Print the data exactly. Pictures stay out.

- [Records]
·····

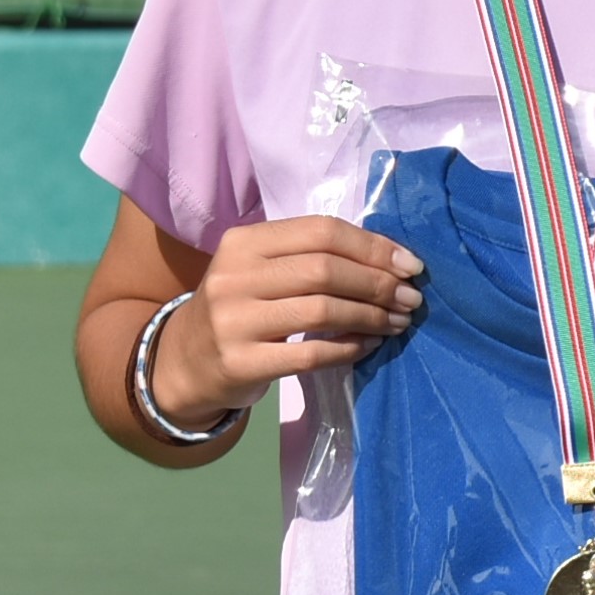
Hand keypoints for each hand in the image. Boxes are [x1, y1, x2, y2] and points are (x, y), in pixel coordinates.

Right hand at [159, 217, 422, 424]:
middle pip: (324, 270)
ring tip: (398, 322)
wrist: (184, 362)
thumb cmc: (240, 308)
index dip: (372, 246)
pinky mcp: (241, 363)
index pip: (321, 232)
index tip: (410, 265)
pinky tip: (369, 345)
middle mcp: (234, 276)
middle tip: (410, 298)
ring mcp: (233, 321)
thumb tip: (390, 259)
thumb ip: (311, 257)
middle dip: (377, 283)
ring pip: (322, 310)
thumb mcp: (261, 270)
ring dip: (371, 316)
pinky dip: (349, 348)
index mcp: (244, 241)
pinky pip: (310, 354)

·····

- [Result below]
Hand keypoints for each hand in the image. Boxes are [x1, y1, x2, y2] and points are (x, y), in pixel coordinates.

Right hand at [159, 217, 422, 424]:
middle pip: (324, 270)
ring tip: (398, 322)
wrist: (184, 362)
thumb cmc: (240, 308)
index dip: (372, 246)
pinky mcp: (241, 363)
index pip: (321, 232)
index tip: (410, 265)
pinky tip: (369, 345)
middle mcp: (234, 276)
middle tip: (410, 298)
ring mcp: (233, 321)
thumb tip: (390, 259)
thumb ip: (311, 257)
middle dip: (377, 283)
ring pip: (322, 310)
thumb mcp: (261, 270)
ring dip: (371, 316)
pinky dip: (349, 348)
index mcp: (244, 241)
pinky pip: (310, 354)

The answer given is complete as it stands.